Critical Tuesday Georgia U.S. Senate Race Reveals Democrat Inroads


Georgia flipping, Texas nearing in presidential election shows Democrat South may rise again

Published on January 04, 2021

When Democratic President Lyndon B. Johnson of Texas signed the 1964 Civil Rights Law, he scrawled away Democratic Southern support that turned Republican.

But Democratic President-elect Joe Biden, making a serious bid to flip Texas in November, and Georgia doing so for the first time in more than 25 years, signals: Bubba, this ain’t your south anymore.

Ken Herman, Pulitzer prize-winning columnist for the Austin American-Statesman told the Retail Politics Podcast with Gerry Shields on Sunday that Texas changing back to Democratic blue is inevitable.

The influx of Hispanic voters and California Democrats guarantees the flip, Herman said.

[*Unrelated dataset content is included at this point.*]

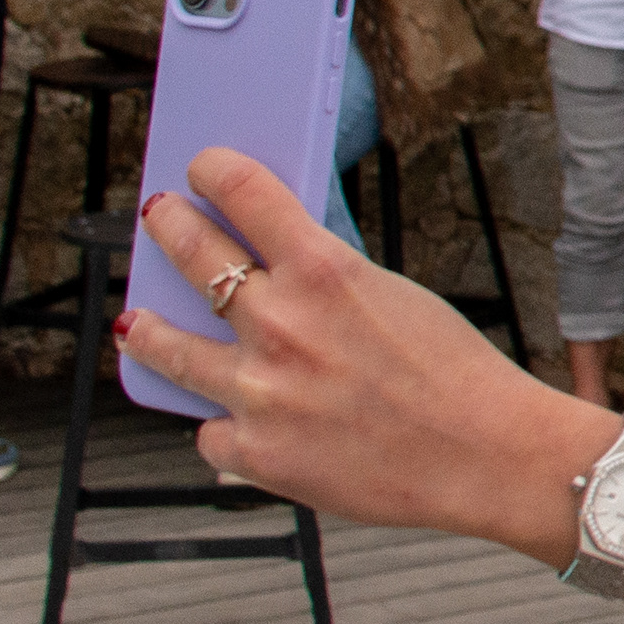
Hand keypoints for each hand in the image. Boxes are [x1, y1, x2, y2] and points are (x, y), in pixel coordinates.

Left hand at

“It’s a state of great diversity,” Herman said. “Eventually, this will become a blue state.”

Control of the U.S. Senate dangles in the South Tuesday in Georgia’s runoff election. The chamber currently holds 48 Democrats and 50 Republicans. If Democrat Senate candidates follow Biden in winning the state, the chamber will be tied at 50 with Democratic Vice President Kamala Harris as the tie-breaking vote.

The race has attracted more than half a billion dollars in campaign spending from across the country, support that should be banned, Herman said.

“I should not be allowed to give money to impact who represents the state of Montana in the U.S. Senate,” he said. “It just seems wrong.”